Told

Told jokes

Girlfriend

My girlfriend told me her lips were dry, and she had the audacity to get mad at me for telling her to walk.

Patient

A panic-stricken man explained to his doctor, “You have to help me, I think I’m shrinking.”

“Now settle down,” the doctor calmly told him. “You'll just have to learn to be a little patient.”

Mirror

At the job interview, they asked me, “Where do you see yourself in five years?”

I told him, “I think we’ll still be using mirrors in five years.”

Kid

A blind kid was talking to me because he was getting bullied...

I told him, "Just tell them what you see!"

Sister

This was a few months ago. I used to help people load and unload inventory. One day I’m driving home after having lunch with my sister, and she asked if we can stop at the next gas station. I told her, "So you can weigh yourself on the truck scale?"

Memes

Proctologist

My proctologist used to be a photographer. He took x-rays and told me to bend over and say "cheese!"

Secret

Blessed Brian, your secrets are safe with me... because I wasn’t listening when you told them.

Map

Yesterday I purchased a world map and told my wife to throw a dart, and wherever it lands, I will take her. Turns out we're spending three weeks behind the fridge.

Dad

My ex's dad died while she was texting me. She said she had a boyfriend, but I told her I had a dad.

Wife

My wife told me she was fat and depressed. She asked me to compliment her, so I said, "You have perfect eyesight!"

Orange

A guy told me, "Nothing rhymes with orange."

So I replied, "No, it doesn't."

Orphan

I met a baseball player, so I told him to make a home run, and he just looked at me with sadness. I don't know why.

By the way, he was an orphan.

Orphan

I once told an orphan to go big or go home.

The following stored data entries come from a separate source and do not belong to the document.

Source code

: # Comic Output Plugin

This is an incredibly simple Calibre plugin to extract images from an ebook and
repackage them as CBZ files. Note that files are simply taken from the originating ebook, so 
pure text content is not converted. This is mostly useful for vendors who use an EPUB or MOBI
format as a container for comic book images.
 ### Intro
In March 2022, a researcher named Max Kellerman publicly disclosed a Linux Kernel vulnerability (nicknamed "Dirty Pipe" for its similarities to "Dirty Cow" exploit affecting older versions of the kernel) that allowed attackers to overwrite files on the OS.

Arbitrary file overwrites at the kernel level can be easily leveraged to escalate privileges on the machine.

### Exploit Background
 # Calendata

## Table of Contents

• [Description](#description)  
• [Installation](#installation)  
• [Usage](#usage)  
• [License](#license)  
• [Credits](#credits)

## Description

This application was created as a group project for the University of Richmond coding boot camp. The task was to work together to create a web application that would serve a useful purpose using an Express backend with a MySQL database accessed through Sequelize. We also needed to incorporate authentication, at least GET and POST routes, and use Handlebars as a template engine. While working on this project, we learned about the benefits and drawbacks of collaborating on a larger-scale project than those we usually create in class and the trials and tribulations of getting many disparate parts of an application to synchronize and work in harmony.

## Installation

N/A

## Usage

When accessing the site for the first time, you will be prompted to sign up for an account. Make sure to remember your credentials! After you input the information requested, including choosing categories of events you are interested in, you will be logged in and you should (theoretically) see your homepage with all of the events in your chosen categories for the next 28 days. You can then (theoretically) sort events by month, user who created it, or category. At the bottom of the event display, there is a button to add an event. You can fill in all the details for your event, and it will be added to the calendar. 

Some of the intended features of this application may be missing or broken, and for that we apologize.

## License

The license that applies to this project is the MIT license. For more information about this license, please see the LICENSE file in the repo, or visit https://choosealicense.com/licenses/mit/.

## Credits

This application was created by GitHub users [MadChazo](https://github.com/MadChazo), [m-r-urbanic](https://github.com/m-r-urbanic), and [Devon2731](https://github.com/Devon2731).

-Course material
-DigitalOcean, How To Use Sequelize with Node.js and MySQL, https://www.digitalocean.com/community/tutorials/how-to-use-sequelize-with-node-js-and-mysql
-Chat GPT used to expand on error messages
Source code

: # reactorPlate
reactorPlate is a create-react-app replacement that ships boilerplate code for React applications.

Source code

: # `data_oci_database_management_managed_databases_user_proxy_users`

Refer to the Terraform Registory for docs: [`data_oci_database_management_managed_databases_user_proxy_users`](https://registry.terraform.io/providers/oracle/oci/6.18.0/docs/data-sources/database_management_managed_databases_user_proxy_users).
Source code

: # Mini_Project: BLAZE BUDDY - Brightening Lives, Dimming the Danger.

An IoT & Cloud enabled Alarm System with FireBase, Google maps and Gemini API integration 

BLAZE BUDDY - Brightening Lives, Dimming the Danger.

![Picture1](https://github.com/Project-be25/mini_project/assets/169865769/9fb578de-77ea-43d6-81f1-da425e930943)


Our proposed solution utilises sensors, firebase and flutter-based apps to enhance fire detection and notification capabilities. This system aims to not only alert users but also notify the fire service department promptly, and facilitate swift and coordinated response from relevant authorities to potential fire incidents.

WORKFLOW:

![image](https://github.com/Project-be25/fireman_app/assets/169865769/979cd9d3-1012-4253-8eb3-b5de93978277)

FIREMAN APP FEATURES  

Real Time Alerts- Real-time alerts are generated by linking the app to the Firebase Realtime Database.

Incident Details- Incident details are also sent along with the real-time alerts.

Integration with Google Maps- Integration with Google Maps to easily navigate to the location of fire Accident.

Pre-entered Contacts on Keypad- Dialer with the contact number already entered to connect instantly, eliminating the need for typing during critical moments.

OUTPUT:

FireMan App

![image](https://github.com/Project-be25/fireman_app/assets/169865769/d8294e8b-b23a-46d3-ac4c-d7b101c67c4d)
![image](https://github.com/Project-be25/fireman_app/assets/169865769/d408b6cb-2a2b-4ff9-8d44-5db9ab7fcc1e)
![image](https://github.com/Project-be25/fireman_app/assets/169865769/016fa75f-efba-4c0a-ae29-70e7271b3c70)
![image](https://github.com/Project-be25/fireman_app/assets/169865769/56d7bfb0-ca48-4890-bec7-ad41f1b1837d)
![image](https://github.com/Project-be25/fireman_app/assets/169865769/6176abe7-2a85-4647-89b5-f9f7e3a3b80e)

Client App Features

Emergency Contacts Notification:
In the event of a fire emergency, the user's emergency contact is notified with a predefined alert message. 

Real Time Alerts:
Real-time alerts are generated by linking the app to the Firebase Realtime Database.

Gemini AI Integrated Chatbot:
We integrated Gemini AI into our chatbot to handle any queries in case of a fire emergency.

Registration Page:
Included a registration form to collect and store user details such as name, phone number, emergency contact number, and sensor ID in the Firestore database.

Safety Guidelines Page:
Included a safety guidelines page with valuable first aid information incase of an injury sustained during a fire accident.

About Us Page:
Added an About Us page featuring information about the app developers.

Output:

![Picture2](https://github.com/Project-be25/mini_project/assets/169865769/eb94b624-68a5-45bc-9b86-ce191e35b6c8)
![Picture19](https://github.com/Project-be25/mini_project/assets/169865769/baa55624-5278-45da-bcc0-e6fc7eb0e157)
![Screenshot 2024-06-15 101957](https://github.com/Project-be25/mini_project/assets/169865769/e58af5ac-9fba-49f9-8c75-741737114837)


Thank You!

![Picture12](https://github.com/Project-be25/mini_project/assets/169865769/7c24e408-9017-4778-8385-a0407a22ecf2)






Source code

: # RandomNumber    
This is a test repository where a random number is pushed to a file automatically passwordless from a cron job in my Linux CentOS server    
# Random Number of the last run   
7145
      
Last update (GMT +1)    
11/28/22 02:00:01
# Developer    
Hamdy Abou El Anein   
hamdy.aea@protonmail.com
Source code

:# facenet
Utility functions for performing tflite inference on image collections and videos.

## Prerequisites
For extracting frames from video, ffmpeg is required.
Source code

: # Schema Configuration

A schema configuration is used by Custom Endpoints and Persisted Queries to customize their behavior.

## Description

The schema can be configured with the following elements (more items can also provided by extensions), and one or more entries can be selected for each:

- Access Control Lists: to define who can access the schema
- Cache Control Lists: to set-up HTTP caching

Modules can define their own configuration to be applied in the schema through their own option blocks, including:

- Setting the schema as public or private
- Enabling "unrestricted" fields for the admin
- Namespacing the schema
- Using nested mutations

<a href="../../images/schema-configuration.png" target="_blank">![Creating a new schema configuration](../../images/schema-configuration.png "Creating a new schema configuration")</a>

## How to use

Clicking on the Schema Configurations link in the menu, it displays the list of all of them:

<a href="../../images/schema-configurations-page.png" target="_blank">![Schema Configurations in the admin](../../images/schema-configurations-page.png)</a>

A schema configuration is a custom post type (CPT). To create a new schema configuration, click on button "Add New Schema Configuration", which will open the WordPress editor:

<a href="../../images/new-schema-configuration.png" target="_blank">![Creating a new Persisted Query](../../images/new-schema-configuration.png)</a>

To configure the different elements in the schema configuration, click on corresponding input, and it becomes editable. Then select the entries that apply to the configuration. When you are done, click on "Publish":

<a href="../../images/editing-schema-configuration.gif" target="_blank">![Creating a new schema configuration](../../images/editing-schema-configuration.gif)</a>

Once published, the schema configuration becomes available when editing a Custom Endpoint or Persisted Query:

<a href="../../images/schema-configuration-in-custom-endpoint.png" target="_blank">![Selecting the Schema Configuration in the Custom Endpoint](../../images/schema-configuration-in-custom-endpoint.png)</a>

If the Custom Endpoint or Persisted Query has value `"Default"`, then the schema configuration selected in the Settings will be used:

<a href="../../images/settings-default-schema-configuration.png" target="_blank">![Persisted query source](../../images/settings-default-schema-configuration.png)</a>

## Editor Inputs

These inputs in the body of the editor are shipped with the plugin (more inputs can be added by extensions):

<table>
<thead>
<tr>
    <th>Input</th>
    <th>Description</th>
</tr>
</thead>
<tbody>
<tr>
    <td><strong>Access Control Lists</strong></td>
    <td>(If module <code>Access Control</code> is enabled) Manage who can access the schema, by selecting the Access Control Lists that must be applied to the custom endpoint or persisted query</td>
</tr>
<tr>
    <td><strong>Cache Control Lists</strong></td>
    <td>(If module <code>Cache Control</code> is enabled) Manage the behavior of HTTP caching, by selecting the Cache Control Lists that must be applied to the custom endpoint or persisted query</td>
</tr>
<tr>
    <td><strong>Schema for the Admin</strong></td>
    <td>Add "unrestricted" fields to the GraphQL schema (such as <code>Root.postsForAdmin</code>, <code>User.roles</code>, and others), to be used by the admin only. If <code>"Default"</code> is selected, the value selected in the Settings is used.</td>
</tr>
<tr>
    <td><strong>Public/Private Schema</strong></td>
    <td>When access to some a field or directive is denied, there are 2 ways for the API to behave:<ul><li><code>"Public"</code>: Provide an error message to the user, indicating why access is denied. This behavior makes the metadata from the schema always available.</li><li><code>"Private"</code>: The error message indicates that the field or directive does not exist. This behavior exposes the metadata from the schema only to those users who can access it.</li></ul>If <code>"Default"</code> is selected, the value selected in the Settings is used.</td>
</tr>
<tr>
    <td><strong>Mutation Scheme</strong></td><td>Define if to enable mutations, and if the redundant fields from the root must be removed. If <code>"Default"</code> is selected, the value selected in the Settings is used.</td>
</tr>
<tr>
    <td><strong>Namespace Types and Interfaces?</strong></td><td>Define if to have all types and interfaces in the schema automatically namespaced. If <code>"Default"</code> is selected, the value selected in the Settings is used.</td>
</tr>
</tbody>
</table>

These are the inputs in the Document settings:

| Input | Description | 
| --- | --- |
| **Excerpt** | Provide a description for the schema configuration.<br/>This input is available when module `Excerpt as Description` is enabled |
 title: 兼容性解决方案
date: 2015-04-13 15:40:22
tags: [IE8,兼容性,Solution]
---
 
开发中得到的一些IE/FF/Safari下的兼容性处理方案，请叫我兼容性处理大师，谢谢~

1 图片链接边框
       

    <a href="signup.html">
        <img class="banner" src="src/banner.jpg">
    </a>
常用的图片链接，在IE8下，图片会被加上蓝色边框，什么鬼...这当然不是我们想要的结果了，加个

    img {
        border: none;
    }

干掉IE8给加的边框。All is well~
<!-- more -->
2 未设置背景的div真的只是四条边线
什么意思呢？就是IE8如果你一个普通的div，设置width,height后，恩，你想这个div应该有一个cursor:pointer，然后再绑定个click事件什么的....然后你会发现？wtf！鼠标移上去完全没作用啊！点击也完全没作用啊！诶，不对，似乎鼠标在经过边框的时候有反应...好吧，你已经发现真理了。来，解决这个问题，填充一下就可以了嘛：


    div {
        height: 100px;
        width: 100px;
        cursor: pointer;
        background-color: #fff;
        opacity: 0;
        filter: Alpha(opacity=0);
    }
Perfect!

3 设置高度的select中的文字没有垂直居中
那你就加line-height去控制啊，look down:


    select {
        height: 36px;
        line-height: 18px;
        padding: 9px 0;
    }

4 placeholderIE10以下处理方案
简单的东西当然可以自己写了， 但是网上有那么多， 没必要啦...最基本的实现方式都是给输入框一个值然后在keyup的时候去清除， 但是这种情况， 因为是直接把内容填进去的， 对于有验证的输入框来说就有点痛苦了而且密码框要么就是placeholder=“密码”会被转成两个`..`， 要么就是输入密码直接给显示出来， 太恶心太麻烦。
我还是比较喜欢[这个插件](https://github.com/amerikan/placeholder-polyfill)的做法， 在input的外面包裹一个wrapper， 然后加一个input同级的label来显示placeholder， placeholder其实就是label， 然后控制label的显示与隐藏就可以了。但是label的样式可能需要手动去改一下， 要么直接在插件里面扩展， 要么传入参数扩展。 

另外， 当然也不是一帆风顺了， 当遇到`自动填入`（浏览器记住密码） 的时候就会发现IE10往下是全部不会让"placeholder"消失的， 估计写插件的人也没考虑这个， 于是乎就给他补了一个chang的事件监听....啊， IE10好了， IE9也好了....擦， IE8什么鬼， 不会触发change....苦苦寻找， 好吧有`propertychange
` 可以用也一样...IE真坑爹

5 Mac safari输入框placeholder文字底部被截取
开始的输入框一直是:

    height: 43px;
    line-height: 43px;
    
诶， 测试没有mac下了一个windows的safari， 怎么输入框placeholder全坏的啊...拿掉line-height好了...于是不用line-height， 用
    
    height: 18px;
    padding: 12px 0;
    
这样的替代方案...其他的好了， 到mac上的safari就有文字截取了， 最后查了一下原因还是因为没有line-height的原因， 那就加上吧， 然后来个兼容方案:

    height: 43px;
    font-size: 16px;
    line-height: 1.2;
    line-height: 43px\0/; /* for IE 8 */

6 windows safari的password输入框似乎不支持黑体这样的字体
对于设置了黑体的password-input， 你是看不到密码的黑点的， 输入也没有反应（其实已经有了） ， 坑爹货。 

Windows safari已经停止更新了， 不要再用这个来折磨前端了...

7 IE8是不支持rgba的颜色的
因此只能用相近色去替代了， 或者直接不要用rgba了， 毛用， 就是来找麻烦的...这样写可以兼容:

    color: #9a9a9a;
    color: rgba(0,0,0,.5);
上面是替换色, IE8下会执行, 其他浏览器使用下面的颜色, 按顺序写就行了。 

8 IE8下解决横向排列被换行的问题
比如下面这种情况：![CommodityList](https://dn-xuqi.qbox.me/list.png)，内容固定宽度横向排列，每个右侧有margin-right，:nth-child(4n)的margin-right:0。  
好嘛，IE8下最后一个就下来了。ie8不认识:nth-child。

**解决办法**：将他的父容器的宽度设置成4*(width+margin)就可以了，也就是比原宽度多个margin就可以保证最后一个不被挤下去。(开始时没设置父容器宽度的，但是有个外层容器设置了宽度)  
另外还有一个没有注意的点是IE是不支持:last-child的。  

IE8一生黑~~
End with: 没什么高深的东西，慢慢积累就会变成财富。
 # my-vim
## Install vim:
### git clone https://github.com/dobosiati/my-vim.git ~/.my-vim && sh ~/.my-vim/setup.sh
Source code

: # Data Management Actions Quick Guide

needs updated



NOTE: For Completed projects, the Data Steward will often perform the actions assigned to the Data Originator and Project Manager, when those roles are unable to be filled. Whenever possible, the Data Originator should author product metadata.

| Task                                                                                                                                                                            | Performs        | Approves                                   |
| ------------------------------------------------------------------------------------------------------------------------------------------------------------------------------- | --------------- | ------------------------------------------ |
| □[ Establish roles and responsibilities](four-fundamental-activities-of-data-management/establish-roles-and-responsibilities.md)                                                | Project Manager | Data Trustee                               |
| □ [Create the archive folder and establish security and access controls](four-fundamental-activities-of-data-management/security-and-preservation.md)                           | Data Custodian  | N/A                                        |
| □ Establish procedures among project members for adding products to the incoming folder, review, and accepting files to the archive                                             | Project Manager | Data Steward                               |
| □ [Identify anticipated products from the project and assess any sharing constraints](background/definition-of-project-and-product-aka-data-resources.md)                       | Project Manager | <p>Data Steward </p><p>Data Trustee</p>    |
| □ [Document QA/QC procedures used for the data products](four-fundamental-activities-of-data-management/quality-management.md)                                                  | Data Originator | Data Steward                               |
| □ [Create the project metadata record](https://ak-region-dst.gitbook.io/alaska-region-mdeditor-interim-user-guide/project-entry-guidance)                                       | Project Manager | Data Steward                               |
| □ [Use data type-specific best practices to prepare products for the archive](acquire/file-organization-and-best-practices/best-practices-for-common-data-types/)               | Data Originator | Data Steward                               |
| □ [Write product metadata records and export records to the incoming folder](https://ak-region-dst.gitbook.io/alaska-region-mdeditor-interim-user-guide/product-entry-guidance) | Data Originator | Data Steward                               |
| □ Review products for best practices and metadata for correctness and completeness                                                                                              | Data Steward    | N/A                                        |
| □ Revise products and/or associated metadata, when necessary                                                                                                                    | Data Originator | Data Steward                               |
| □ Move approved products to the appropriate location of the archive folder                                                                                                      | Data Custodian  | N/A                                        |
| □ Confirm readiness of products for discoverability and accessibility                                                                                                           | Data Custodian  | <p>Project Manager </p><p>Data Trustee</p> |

He replied, "I can't get home; it got bombed."

Place

I broke my arm in two places. You know what the doctor told me? Stay out of those places!

Star

My son's into astromancy asked me how do stars die, so I told him, "Usually on overdose, son."

Mum

"Your mum has very small balls. Congrats! I told her, your balls are bigger than your husband's."

Comedian

Hey, you know what I told the kid in a wheelchair?

I told him to be a stand-up comedian!

Orphanage

I saw a girl crying. I told her, "Where are your parents?" She cried more after that. I got kicked out of the orphanage.